Whoever, whatever, he claims to be, I, Hermes the messenger, I know who he is. Et in Arcadia ille —They told Thamouz the great god Pan is dead, but they were wrong. If he misbehaves, as I know he will, I shall box his ears, the scamp.
“Really thirsty,” he says, prompting. “The road? — the dust?”
“Yes,” Petra answers, swaying a little where she stands, as if in a trance. “The dust.”

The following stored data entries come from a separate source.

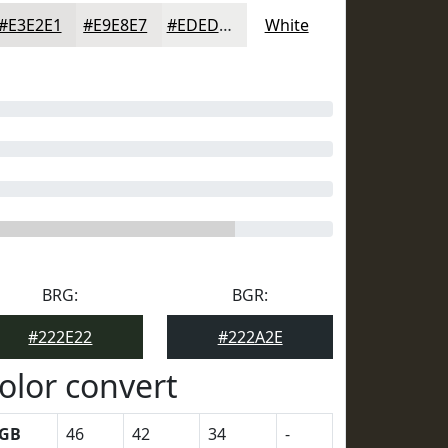
#E3E2E1
#E9E8E7
#EDEDEC
White
BRG:
BGR:
#222E22
#222A2E
olor convert
GB
46
42
34
-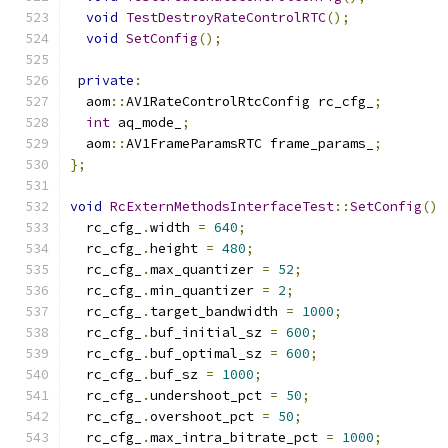
void
TestDestroyRateControlRTC
();
void
SetConfig
();
private
:
  aom
::
AV1RateControlRtcConfig rc_cfg_
;
int
 aq_mode_
;
  aom
::
AV1FrameParamsRTC frame_params_
;
};
void
RcExternMethodsInterfaceTest
::
SetConfig
()
  rc_cfg_
.
width 
=
640
;
  rc_cfg_
.
height 
=
480
;
  rc_cfg_
.
max_quantizer 
=
52
;
  rc_cfg_
.
min_quantizer 
=
2
;
  rc_cfg_
.
target_bandwidth 
=
1000
;
  rc_cfg_
.
buf_initial_sz 
=
600
;
  rc_cfg_
.
buf_optimal_sz 
=
600
;
  rc_cfg_
.
buf_sz 
=
1000
;
  rc_cfg_
.
undershoot_pct 
=
50
;
  rc_cfg_
.
overshoot_pct 
=
50
;
  rc_cfg_
.
max_intra_bitrate_pct 
=
1000
;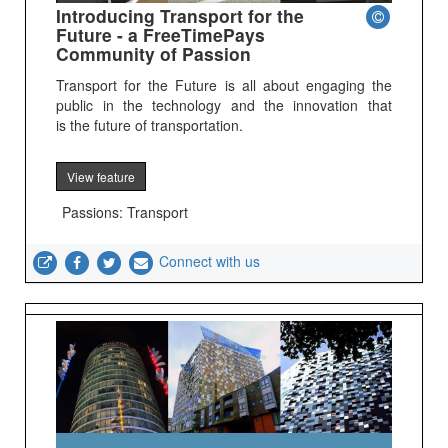
Introducing Transport for the
Future - a FreeTimePays
Community of Passion
Transport for the Future is all about engaging the
public in the technology and the innovation that
is the future of transportation.
View feature
Passions: Transport
Connect with us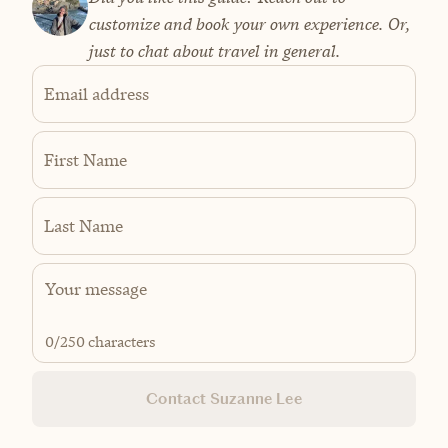
customize and book your own experience. Or,
just to chat about travel in general.
Email address
First Name
Last Name
0
/250 characters
Contact Suzanne Lee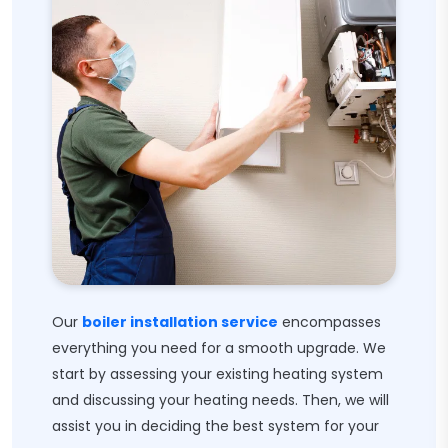
Our
boiler installation service
encompasses
everything you need for a smooth upgrade. We
start by assessing your existing heating system
and discussing your heating needs. Then, we will
assist you in deciding the best system for your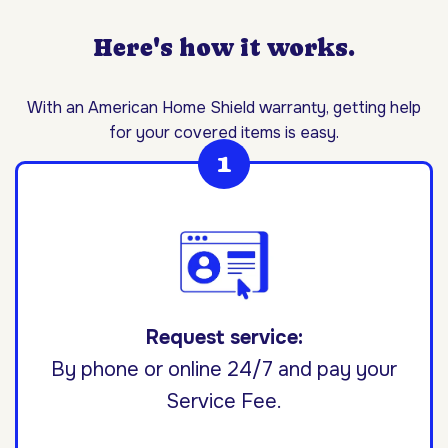
Here's how it works.
With an American Home Shield warranty, getting help
for your covered items is easy.
Request service:
By phone or online 24/7 and pay your
Service Fee.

So now there are three of us haunting the house, my father, me, and this rascal who has just arrived. This is a pretty pass. Yet I should not speak of this or that personage when speaking of the immortal gods — we are all one even in our separateness — and when I use the word “father,” say, or “him,” or, for that matter, “me,” I do so only for convenience. These denotations are so loose, in the context, so crude, as to be almost meaningless. Almost, but not quite, yes. They shed a certain light, feeble as it is. They are a kind of penumbra, one might say, surrounding and testifying to the presence of an ineffable entity. But what a darkling chasm there lies between that glimmer and the speck it would illuminate. Adam used to find himself groping through a similarly frustrating gulf of indefiniteness whenever he was called upon to step outside the safe confines of the grand consistory and address the more fanciful of his notions to a larger world. He always deplored the humble objects out of which his predecessors — so many of whom he helped to discredit — forged their metaphors, all those colliding billiard balls and rolling dice, the lifts going up and coming down, ships passing each other in the benighted night. Yet how else were they to speak that which cannot be spoken, at least not in the common tongue? He sought to cleave exclusively to numbers, figures, concrete symbols. He knew, of course, the peril of confusing the expression of something with the something itself, and even he sometimes went astray in the uncertain zone between the concept and the thing conceptualised; even he, like me, mistook sometimes the manifestation for the essence. Because for both of us this essence is essentially inessential, when it comes to the business of making manifest. For me, the gods; for him, the infinities. You see the fix we are in.